Cerebrium
Cerebrium, based in New York, London, and fully remote, is a B2B analytics company that specializes in providing advanced GPU solutions, automated infrastructure setup, and detailed cost management for machine learning model deployment.
Company Locations
Cerebrium operates out of New York, NY, USA, and London, England, United Kingdom. Additionally, the company supports remote work, making it accessible to a global team and client base.
Industry and Sub-industry
Cerebrium operates within the B2B sector, specifically focusing on analytics. The company provides advanced analytics services to other businesses, utilizing cutting-edge GPU technology and automated infrastructure setup.
Services Offered
Cerebrium offers a range of services including various types of GPUs, automated infrastructure environments, volume storage solutions, hot reload capabilities on GPU containers, and real-time streaming endpoints. The platform also provides detailed cost breakdowns, real-time logging, and performance profiling. Users can deploy models on their own infrastructure and utilize AWS/GCP credits.
Pricing Plans
Cerebrium offers three pricing plans: Hobby, Standard, and Enterprise, with custom options for large organizations. GPU compute pricing is based on VRam, GPU Model, and Cost per Second. CPU compute and memory are priced per core per second and per GB per second respectively. Storage costs $0.3 per GB per month. New users receive a $10 credit which does not require a credit card.

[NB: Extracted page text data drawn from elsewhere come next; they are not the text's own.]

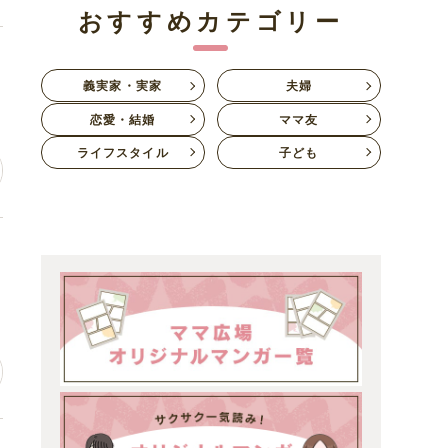
おすすめカテゴリー
自
義実家・実家
夫婦
恋愛・結婚
ママ友
ライフスタイル
子ども
な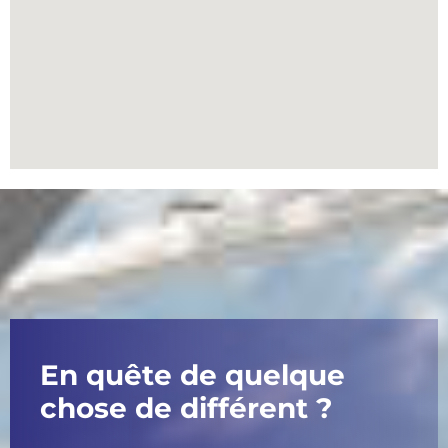
En quête de quelque
chose de différent ?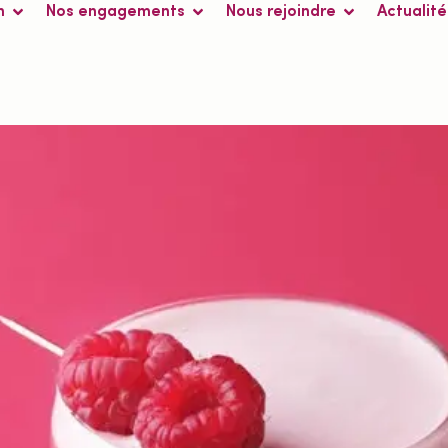
n
Nos engagements
Nous rejoindre
Actualité
té :
2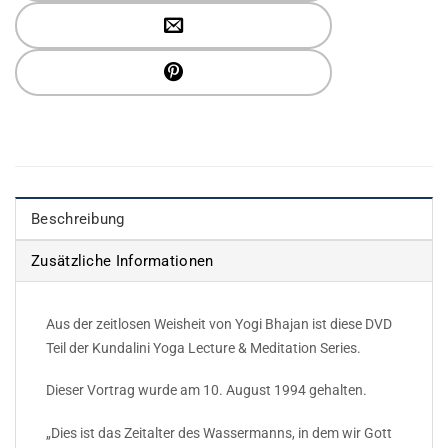
Beschreibung
Zusätzliche Informationen
Aus der zeitlosen Weisheit von Yogi Bhajan ist diese DVD
Teil der Kundalini Yoga Lecture & Meditation Series.
Dieser Vortrag wurde am 10. August 1994 gehalten.
„Dies ist das Zeitalter des Wassermanns, in dem wir Gott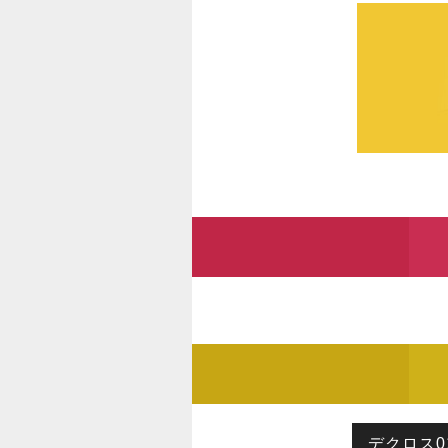
デクロス0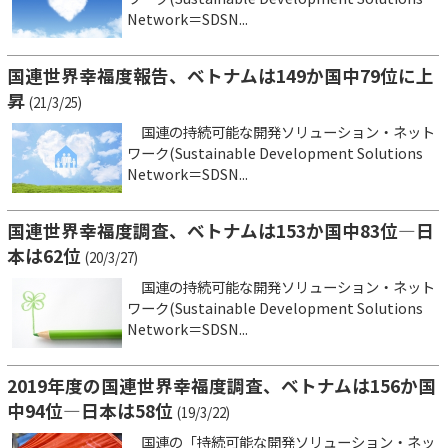
Network＝SDSN...
国連世界幸福度報告、ベトナムは149か国中79位に上
昇
(21/3/25)
国連の持続可能な開発ソリューション・ネット
ワーク(Sustainable Development Solutions
Network＝SDSN...
国連世界幸福度調査、ベトナムは153か国中83位―日
本は62位
(20/3/27)
国連の持続可能な開発ソリューション・ネット
ワーク(Sustainable Development Solutions
Network＝SDSN...
2019年度の国連世界幸福度調査、ベトナムは156か国
中94位―日本は58位
(19/3/22)
国連の「持続可能な開発ソリューション・ネッ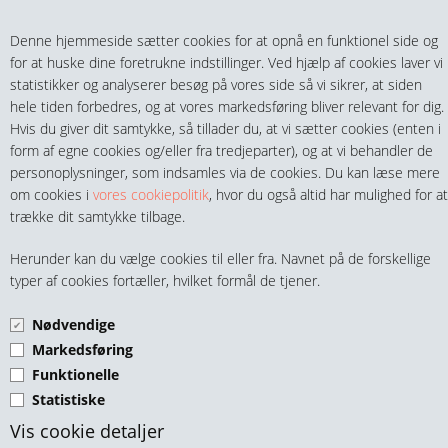
Teltech.dk
0 vare(r) i kurven
Denne hjemmeside sætter cookies for at opnå en funktionel side og
0,00 DKK
for at huske dine foretrukne indstillinger. Ved hjælp af cookies laver vi
statistikker og analyserer besøg på vores side så vi sikrer, at siden
hele tiden forbedres, og at vores markedsføring bliver relevant for dig.
Hvis du giver dit samtykke, så tillader du, at vi sætter cookies (enten i
form af egne cookies og/eller fra tredjeparter), og at vi behandler de
personoplysninger, som indsamles via de cookies. Du kan læse mere
MENU
om cookies i
vores cookiepolitik
, hvor du også altid har mulighed for at
trække dit samtykke tilbage.
FITTINGS
BLINDFLANGE RUSTFRI
Herunder kan du vælge cookies til eller fra. Navnet på de forskellige
HANER & VENTILER
typer af cookies fortæller, hvilket formål de tjener.
SYREFAST 316
Nødvendige
SLANGER, KOBLINGER & TILBEHØR
Markedsføring
Funktionelle
RØR & TILBEHØR
Statistiske
TEKNIK & AUTOMATIK
Vis cookie detaljer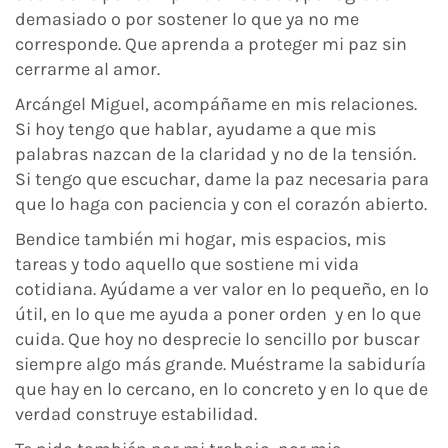
demasiado o por sostener lo que ya no me
corresponde. Que aprenda a proteger mi paz sin
cerrarme al amor.
Arcángel Miguel, acompáñame en mis relaciones.
Si hoy tengo que hablar, ayudame a que mis
palabras nazcan de la claridad y no de la tensión.
Si tengo que escuchar, dame la paz necesaria para
que lo haga con paciencia y con el corazón abierto.
Bendice también mi hogar, mis espacios, mis
tareas y todo aquello que sostiene mi vida
cotidiana. Ayúdame a ver valor en lo pequeño, en lo
útil, en lo que me ayuda a poner orden y en lo que
cuida. Que hoy no desprecie lo sencillo por buscar
siempre algo más grande. Muéstrame la sabiduría
que hay en lo cercano, en lo concreto y en lo que de
verdad construye estabilidad.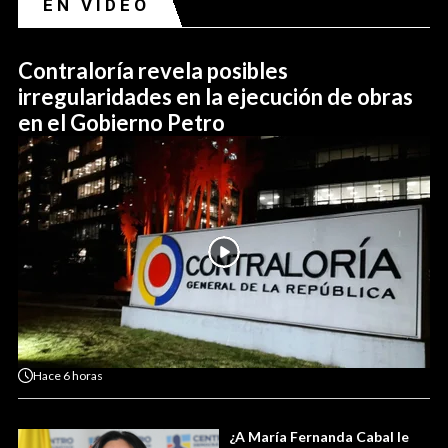
EN VIDEO
Contraloría revela posibles
irregularidades en la ejecución de obras
en el Gobierno Petro
Hace
6 horas
¿A María Fernanda Cabal le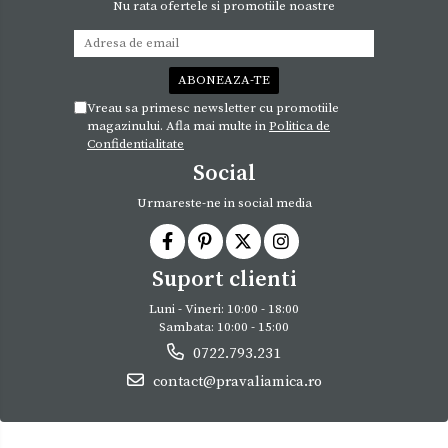
Nu rata ofertele si promotiile noastre
Vreau sa primesc newsletter cu promotiile
magazinului. Afla mai multe in
Politica de
Confidentialitate
Social
Urmareste-ne in social media
Suport clienti
Luni - Vineri: 10:00 - 18:00
Sambata: 10:00 - 15:00
0722.793.231
contact@pravaliamica.ro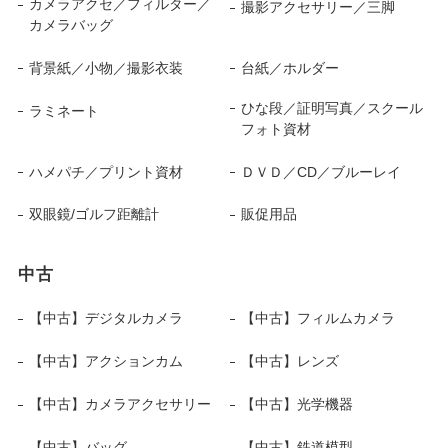
カメラアクセ／フィルター／
撮影アクセサリー／三脚
カメラバッグ
背景紙／小物／撮影衣装
台紙／ホルダー
ひな段／証明写真／スクール
ラミネート
フォト資材
ハメパチ／プリント資材
ＤＶＤ／CD／ブルーレイ
双眼鏡/ゴルフ距離計
販促用品
中古
【中古】デジタルカメラ
【中古】フィルムカメラ
【中古】アクションカム
【中古】レンズ
【中古】カメラアクセサリー
【中古】光学機器
【中古】バッグ
【中古】鉄道模型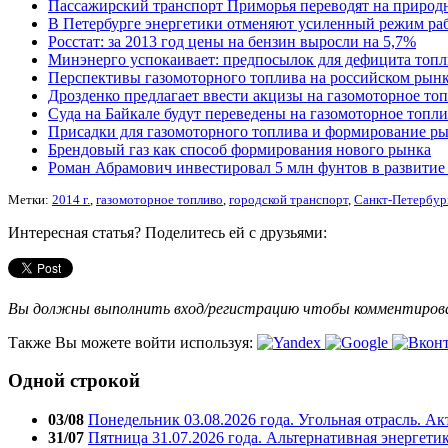
Пассажирский транспорт Приморья переводят на природ
В Петербурге энергетики отменяют усиленный режим ра
Росстат: за 2013 год цены на бензин выросли на 5,7%
Минэнерго успокаивает: предпосылок для дефицита топл
Перспективы газомоторного топлива на российском рын
Дрозденко предлагает ввести акцизы на газомоторное то
Суда на Байкале будут переведены на газомоторное топл
Присадки для газомоторного топлива и формирование ры
Брендовый газ как способ формирования нового рынка
Роман Абрамович инвестировал 5 млн фунтов в развитие
Метки:
2014 г.
,
газомоторное топливо
,
городской транспорт
,
Санкт-Петербур
Интересная статья? Поделитесь ей с друзьями:
Вы должны выполнить вход/регистрацию чтобы комментиро
Также Вы можете войти используя:
Одной строкой
03/08
Понедельник 03.08.2026 года. Угольная отрасль. А
31/07
Пятница 31.07.2026 года. Альтернативная энергети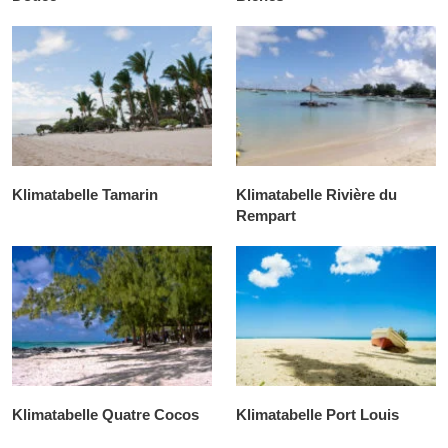
Klimatabelle Tamarin
Klimatabelle Rivière du
Rempart
Klimatabelle Quatre Cocos
Klimatabelle Port Louis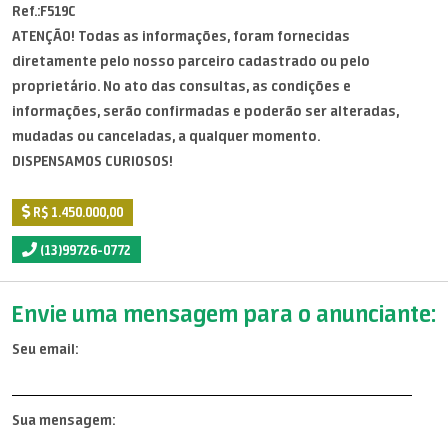
Ref.:F519C
ATENÇÃO! Todas as informações, foram fornecidas
diretamente pelo nosso parceiro cadastrado ou pelo
proprietário. No ato das consultas, as condições e
informações, serão confirmadas e poderão ser alteradas,
mudadas ou canceladas, a qualquer momento.
DISPENSAMOS CURIOSOS!
R$ 1.450.000,00
(13)99726-0772
Envie uma mensagem para o anunciante:
Seu email:
Sua mensagem: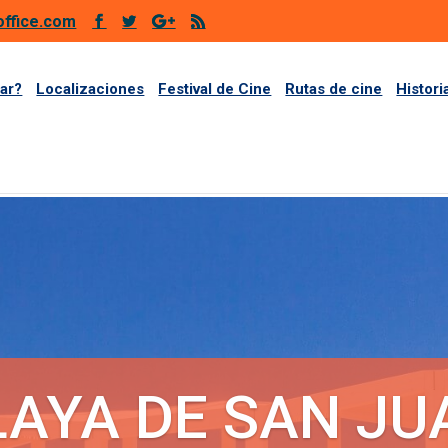
office.com
ar?
Localizaciones
Festival de Cine
Rutas de cine
Histori
LAYA DE SAN JU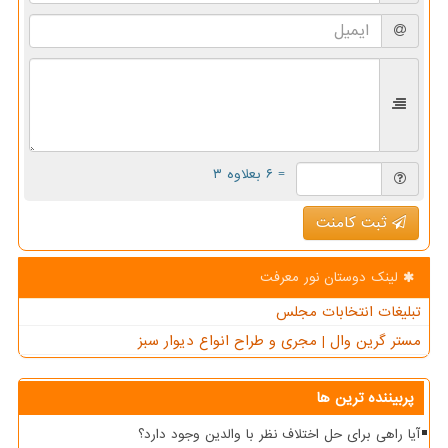
= ۶ بعلاوه ۳
ثبت کامنت
لینک دوستان نور معرفت
تبلیغات انتخابات مجلس
مستر گرین وال | مجری و طراح انواع دیوار سبز
پربیننده ترین ها
آیا راهی برای حل اختلاف نظر با والدین وجود دارد؟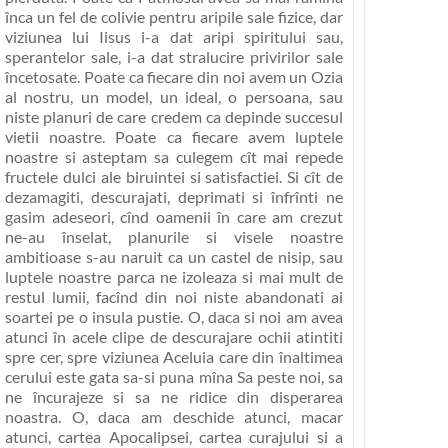
înca un fel de colivie pentru aripile sale fizice, dar
viziunea lui Iisus i-a dat aripi spiritului sau,
sperantelor sale, i-a dat stralucire privirilor sale
încetosate. Poate ca fiecare din noi avem un Ozia
al nostru, un model, un ideal, o persoana, sau
niste planuri de care credem ca depinde succesul
vietii noastre. Poate ca fiecare avem luptele
noastre si asteptam sa culegem cît mai repede
fructele dulci ale biruintei si satisfactiei. Si cît de
dezamagiti, descurajati, deprimati si înfrînti ne
gasim adeseori, cînd oamenii în care am crezut
ne-au înselat, planurile si visele noastre
ambitioase s-au naruit ca un castel de nisip, sau
luptele noastre parca ne izoleaza si mai mult de
restul lumii, facînd din noi niste abandonati ai
soartei pe o insula pustie. O, daca si noi am avea
atunci în acele clipe de descurajare ochii atintiti
spre cer, spre viziunea Aceluia care din înaltimea
cerului este gata sa-si puna mîna Sa peste noi, sa
ne încurajeze si sa ne ridice din disperarea
noastra. O, daca am deschide atunci, macar
atunci,
cartea Apocalipsei, cartea curajului si a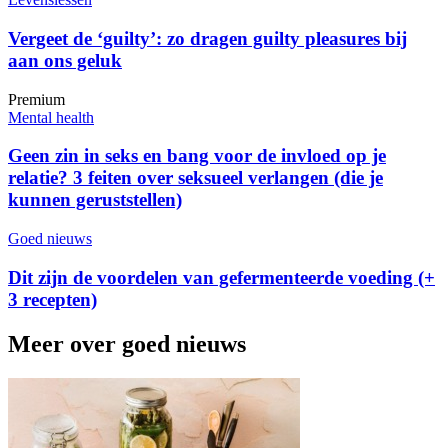
Vergeet de ‘guilty’: zo dragen guilty pleasures bij
aan ons geluk
Premium
Mental health
Geen zin in seks en bang voor de invloed op je
relatie? 3 feiten over seksueel verlangen (die je
kunnen geruststellen)
Goed nieuws
Dit zijn de voordelen van gefermenteerde voeding (+
3 recepten)
Meer over goed nieuws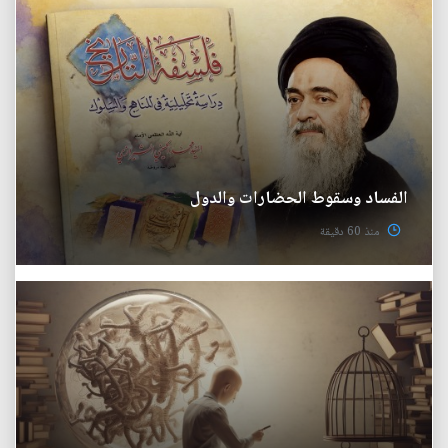
الفساد وسقوط الحضارات والدول
منذ 60 دقيقة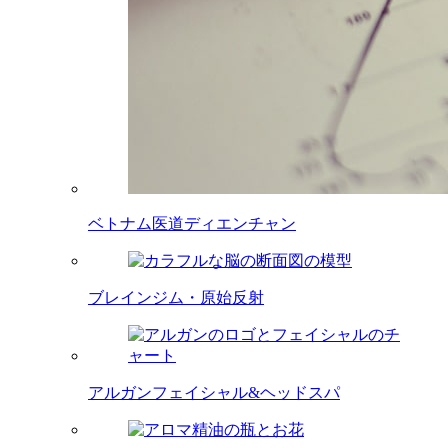
ベトナム医道ディエンチャン
ブレインジム・原始反射
アルガンフェイシャル&ヘッドスパ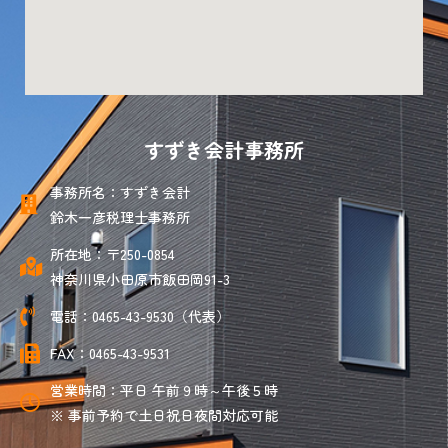
すずき会計事務所
事務所名：すずき会計
鈴木一彦税理士事務所
所在地：〒250-0854
神奈川県小田原市飯田岡91-3
電話：0465-43-9530（代表）
FAX：0465-43-9531
営業時間：平日 午前９時～午後５時
※ 事前予約で土日祝日夜間対応可能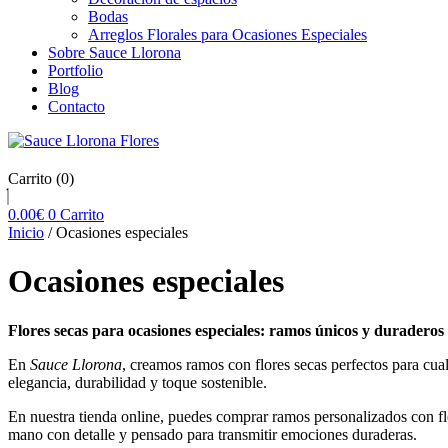
Bodas
Arreglos Florales para Ocasiones Especiales
Sobre Sauce Llorona
Portfolio
Blog
Contacto
Carrito
(0)
0.00
€
0
Carrito
Inicio
/ Ocasiones especiales
Ocasiones especiales
Flores secas para ocasiones especiales: ramos únicos y duraderos
En
Sauce Llorona
, creamos ramos con flores secas perfectos para cua
elegancia, durabilidad y toque sostenible.
En nuestra tienda online, puedes comprar ramos personalizados con fl
mano con detalle y pensado para transmitir emociones duraderas.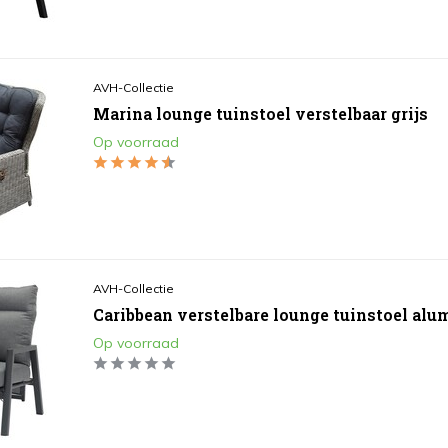
AVH-Collectie
Marina lounge tuinstoel verstelbaar grijs
Op voorraad
AVH-Collectie
Caribbean verstelbare lounge tuinstoel al
Op voorraad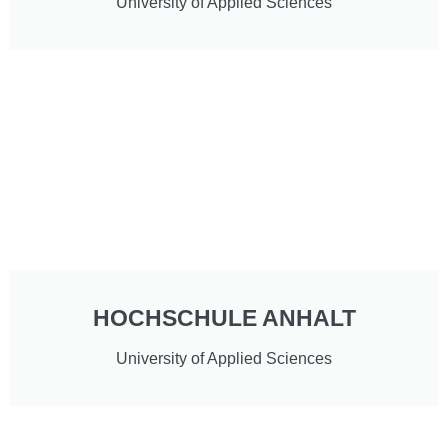
University of Applied Sciences
HOCHSCHULE ANHALT
University of Applied Sciences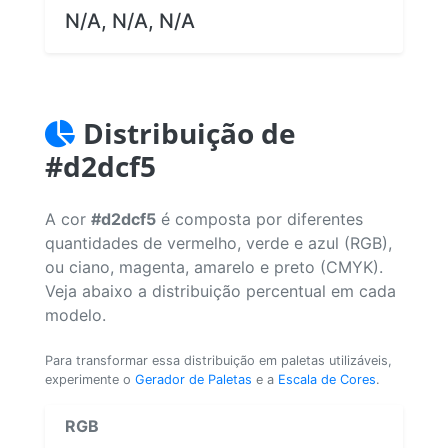
N/A, N/A, N/A
Distribuição de
#d2dcf5
A cor
#d2dcf5
é composta por diferentes
quantidades de vermelho, verde e azul (RGB),
ou ciano, magenta, amarelo e preto (CMYK).
Veja abaixo a distribuição percentual em cada
modelo.
Para transformar essa distribuição em paletas utilizáveis,
experimente o
Gerador de Paletas
e a
Escala de Cores
.
RGB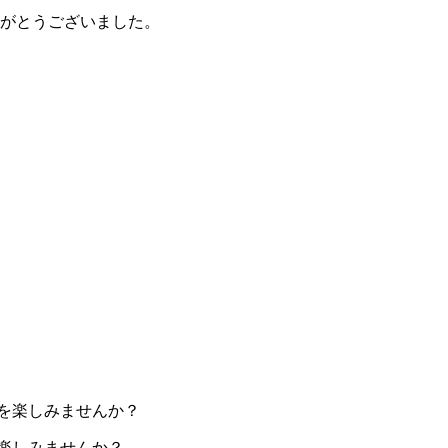
りがとうございました。
楽しみませんか？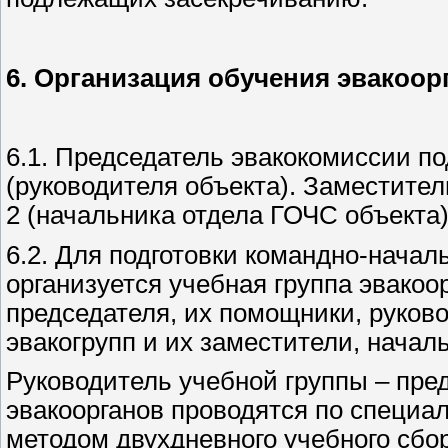
6. Организация обучения эвакоор
6.1. Председатель эвакокомиссии по
(руководителя объекта). Заместител
2 (начальника отдела ГОЧС объекта)
6.2. Для подготовки командно-начал
организуется учебная группа эвакоо
председателя, их помощники, руков
эвакогрупп и их заместители, нача
Руководитель учебной группы – пре
эвакоорганов проводятся по специа
методом двухдневного учебного сбо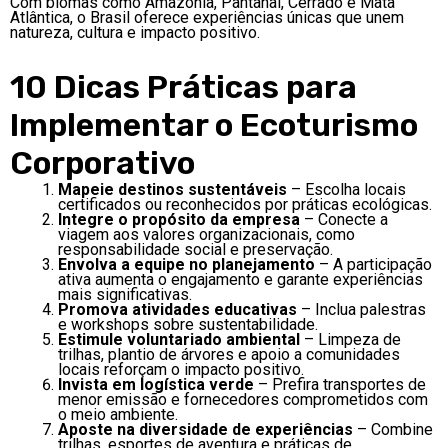
Com biomas como Amazônia, Pantanal, Cerrado e Mata
Atlântica, o Brasil oferece experiências únicas que unem
natureza, cultura e impacto positivo.
10 Dicas Práticas para
Implementar o Ecoturismo
Corporativo
Mapeie destinos sustentáveis
– Escolha locais
certificados ou reconhecidos por práticas ecológicas.
Integre o propósito da empresa
– Conecte a
viagem aos valores organizacionais, como
responsabilidade social e preservação.
Envolva a equipe no planejamento
– A participação
ativa aumenta o engajamento e garante experiências
mais significativas.
Promova atividades educativas
– Inclua palestras
e workshops sobre sustentabilidade.
Estimule voluntariado ambiental
– Limpeza de
trilhas, plantio de árvores e apoio a comunidades
locais reforçam o impacto positivo.
Invista em logística verde
– Prefira transportes de
menor emissão e fornecedores comprometidos com
o meio ambiente.
Aposte na diversidade de experiências
– Combine
trilhas, esportes de aventura e práticas de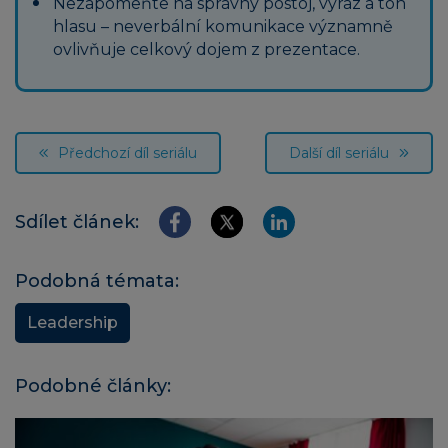
Nezapomeňte na správný postoj, výraz a tón
hlasu – neverbální komunikace významně
ovlivňuje celkový dojem z prezentace.
Předchozí díl seriálu
Další díl seriálu
Sdílet článek:
Podobná témata:
Leadership
Podobné články: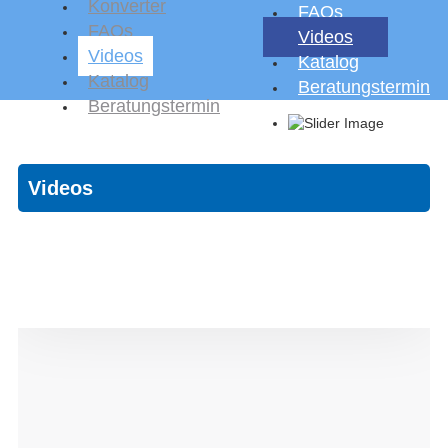
Konverter
FAQs
FAQs
Videos
Videos
Katalog
Katalog
Beratungstermin
Beratungstermin
Videos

Compliance and Reliability
Cerebrium ensures high standards for customer data management with SOC 2 compliance. The company's architecture is distributed across three regions to minimize downtime, maintaining a 99.99% uptime with less than 0.01% failure rate on requests. This ensures reliable and secure service delivery.
Use Cases and Clientele
Cerebrium is utilized by companies and engineers from Twilio, Rudderstack, and Matterport among others. The platform supports numerous applications such as transcribing podcasts, streaming model outputs, and generating logos. Clients can scale models to over 10K requests per minute with minimal engineering effort.